The problem
Your OEM won’t sign off without a defensible cybersecurity case under ISO 21434. Standard compliance auditors don’t understand your C/Rust stack. Standard developers don’t know how to write a TARA. The work stalls in the gap between them — and your contract stalls with it.
I’ve lived on both sides of that gap for fifteen years. I write the TARA and I understand the code it describes.
What you get
TARA generation — fixed scope, fixed price
A complete Threat Analysis and Risk Assessment for your item or ECU: asset identification, threat scenarios, attack-path analysis, impact and feasibility rating, and risk treatment. Scoped and priced up front, so it unblocks the contract instead of becoming an open-ended cost.

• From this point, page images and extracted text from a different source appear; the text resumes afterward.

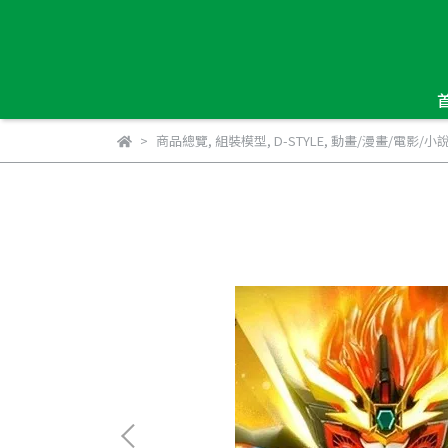
商品總覽
,
組裝模型
,
D-STYLE
,
動畫/漫畫/電影/小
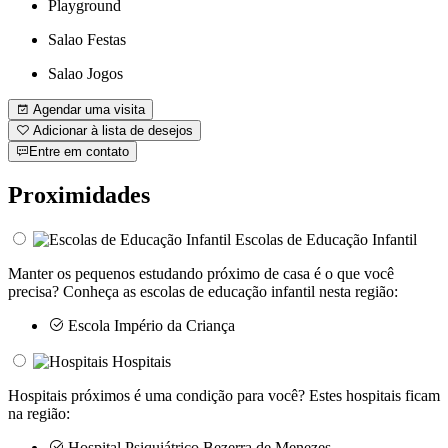
Playground
Salao Festas
Salao Jogos
Agendar uma visita
Adicionar à lista de desejos
Entre em contato
Proximidades
Escolas de Educação Infantil
Manter os pequenos estudando próximo de casa é o que você
precisa? Conheça as escolas de educação infantil nesta região:
Escola Império da Criança
Hospitais
Hospitais próximos é uma condição para você? Estes hospitais ficam
na região:
Hospital Psiquiátrico Bezerra de Menezes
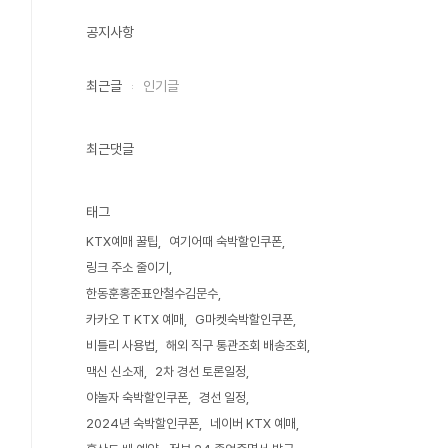
공지사항
최근글
인기글
최근댓글
태그
KTX예매 꿀팁
여기어때 숙박할인쿠폰
링크 주소 줄이기
한동훈홍준표안철수김문수
카카오 T KTX 예매
G마켓숙박할인쿠폰
비틀리 사용법
해외 직구 통관조회 배송조회
맥신 신소재
2차 경선 토론일정
야놀자 숙박할인쿠폰
경선 일정
2024년 숙박할인쿠폰
네이버 KTX 예매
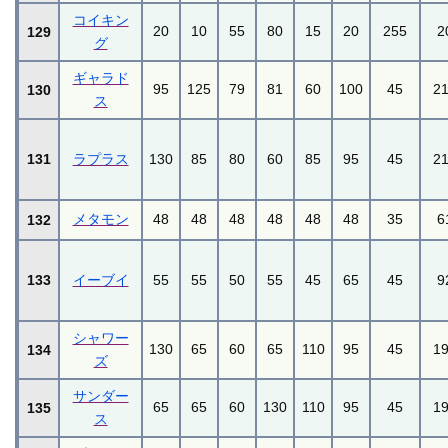
コイキン
20
10
55
80
15
20
255
2
129
グ
ギャラド
95
125
79
81
60
100
45
2
130
ス
131
ラプラス
130
85
80
60
85
95
45
2
メタモン
48
48
48
48
48
48
35
6
132
133
イーブイ
55
55
50
55
45
65
45
9
シャワー
130
65
60
65
110
95
45
1
134
ズ
サンダー
65
65
60
130
110
95
45
1
135
ス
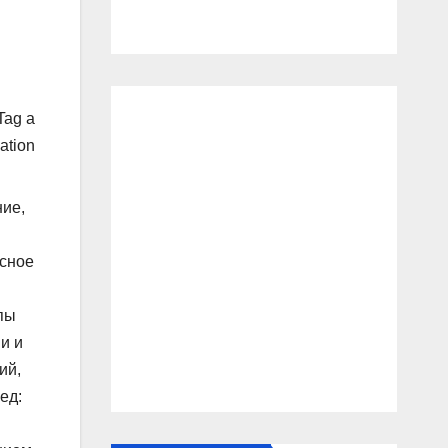
Tag a
ation
ние,
есное
пы
и и
ий,
ед:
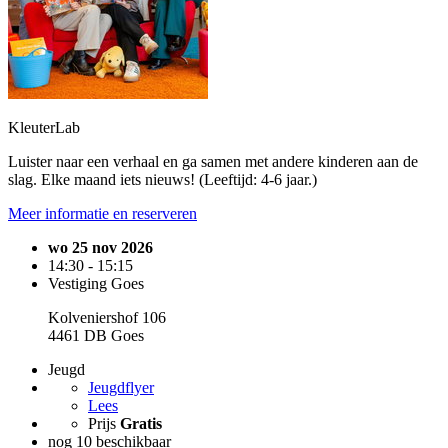
KleuterLab
Luister naar een verhaal en ga samen met andere kinderen aan de
slag. Elke maand iets nieuws! (Leeftijd: 4-6 jaar.)
Meer informatie en reserveren
wo 25 nov 2026
14:30 - 15:15
Vestiging Goes
Kolveniershof 106
4461 DB Goes
Jeugd
Jeugdflyer
Lees
Prijs
Gratis
nog 10 beschikbaar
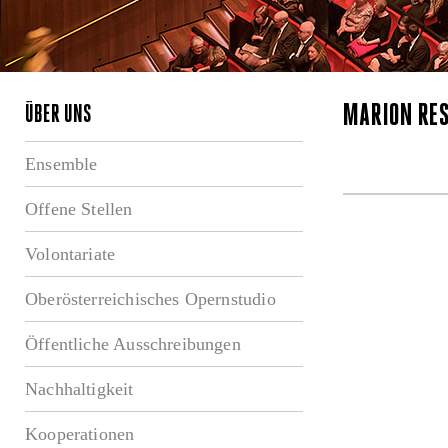
MARION RE
ÜBER UNS
Ensemble
Offene Stellen
Volontariate
Oberösterreichisches Opernstudio
Öffentliche Ausschreibungen
Nachhaltigkeit
Kooperationen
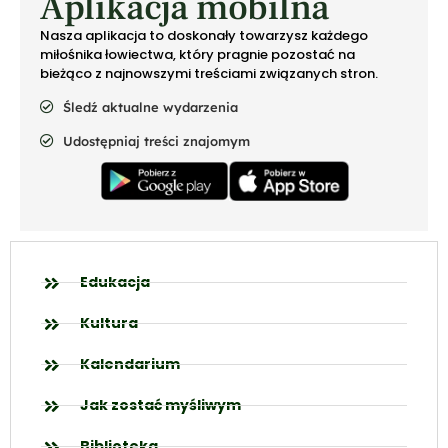
Aplikacja mobilna
Nasza aplikacja to doskonały towarzysz każdego
miłośnika łowiectwa, który pragnie pozostać na
bieżąco z najnowszymi treściami związanych stron.
Śledź aktualne wydarzenia
Udostępniaj treści znajomym
Edukacja
Kultura
Kalendarium
Jak zostać myśliwym
Biblioteka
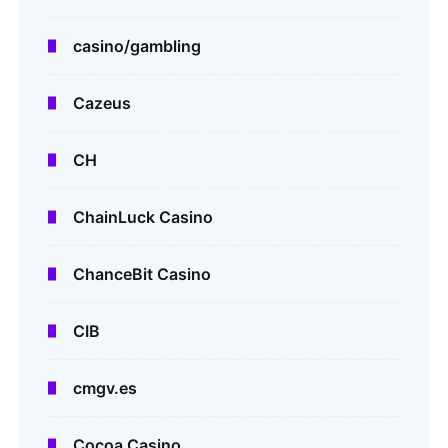
casino/gambling
Cazeus
CH
ChainLuck Casino
ChanceBit Casino
CIB
cmgv.es
Cocoa Casino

Cybersecurity concept & goals
The cybersecurity goals and claims that follow from the TARA, expressed so your engineers can implement them and your OEM can accept them.
Attack-path validation — the differentiator
Because I also do offensive security, I don’t stop at a spreadsheet of theoretical threats. Where it matters, I demonstrate whether an attack path is actually reachable on the real target — so you spend your mitigation budget on the risks that are real, not the ones that merely sound scary.
Work products & OEM audit preparation
The ISO 21434 work products in the form your OEM expects, plus a walk-through so your team can defend them in the assessment without me in the room.
Interface to ASPICE
As an Automotive SPICE assessor, I wire the cybersecurity work into your existing ASPICE processes and traceability instead of running it as a disconnected side activity. This pairs naturally with Engineering-as-Code.
A note on scope
Cars themselves are carved out of the CRA — but ISO 21434 and OEM cybersecurity requirements bite just as hard on the components you ship. If you’re a Tier-1 or Tier-2 supplier, this is the regulation that gates your contracts, and this is where my TARA work and ASPICE assessor credential live.